On a consulting gig, I was recently asked to investigate a strange problem with a Lucene server on Windows Server 2003.

The Lucene index was periodically refreshed by running a new instance of the app, then killing the old one via "taskkill". Worked fine, except the available memory displayed by Task Manager somehow steadily decreased with every app refresh, and it would run out of memory every 2-3 days. However, just by killing _all_ java processes, the memory would be magically reclaimed and available memory would immediately jump up to the correct amount.

Well, turns out that the culprit was Windows' file system cache, and the default Windows Server 2003 settings which gives priority to the System Cache over application processes. So we ended up with a huge file system cache and not enough memory to start a new application process.

Here are some links which were helpful in troubleshooting this problem, and its eventual solution.
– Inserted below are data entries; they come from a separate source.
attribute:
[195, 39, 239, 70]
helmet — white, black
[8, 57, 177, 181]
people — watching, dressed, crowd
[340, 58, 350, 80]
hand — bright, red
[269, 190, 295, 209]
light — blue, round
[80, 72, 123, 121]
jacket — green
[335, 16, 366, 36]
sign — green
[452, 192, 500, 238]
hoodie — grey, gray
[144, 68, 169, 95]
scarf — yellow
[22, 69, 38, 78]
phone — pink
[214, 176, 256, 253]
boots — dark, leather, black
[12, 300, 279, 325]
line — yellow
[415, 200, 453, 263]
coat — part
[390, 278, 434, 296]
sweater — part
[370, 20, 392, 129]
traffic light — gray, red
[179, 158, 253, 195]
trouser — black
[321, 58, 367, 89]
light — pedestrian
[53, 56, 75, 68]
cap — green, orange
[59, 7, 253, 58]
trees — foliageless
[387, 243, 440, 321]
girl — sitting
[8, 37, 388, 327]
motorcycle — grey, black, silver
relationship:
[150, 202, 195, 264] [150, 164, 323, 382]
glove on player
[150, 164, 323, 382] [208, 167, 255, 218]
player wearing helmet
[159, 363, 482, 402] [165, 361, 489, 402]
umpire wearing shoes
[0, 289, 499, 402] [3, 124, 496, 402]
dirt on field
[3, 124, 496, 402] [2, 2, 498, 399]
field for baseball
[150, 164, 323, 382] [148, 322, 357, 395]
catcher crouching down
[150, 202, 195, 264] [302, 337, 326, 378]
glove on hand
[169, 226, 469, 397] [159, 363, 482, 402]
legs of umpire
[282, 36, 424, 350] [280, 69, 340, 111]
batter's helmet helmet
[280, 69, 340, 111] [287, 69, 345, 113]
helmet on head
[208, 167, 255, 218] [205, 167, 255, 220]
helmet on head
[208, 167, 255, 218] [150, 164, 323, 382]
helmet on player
Initially I was trying to find where the missing memory went, since the "Available physical memory" value didn't match process totals given to me by the "Processes" tab.
Everything you always wanted to know about Task Manager but were afraid to ask helped me determine that "Commit Charge" was what I was really interested in, and that value did indeed match process totals. So it wasn't some memory leak then.

After taking another look at Task Manager, I realized the biggest culprit was System Cache.

http://smallvoid.com/article/winnt-system-cache.html gives an overview of the Windows system cache, and, in particular, lists these tools:

Both CacheSet and SetSystemFileCacheSize worked in setting an upper limit on the file cache size, and that solved our problem of the missing memory.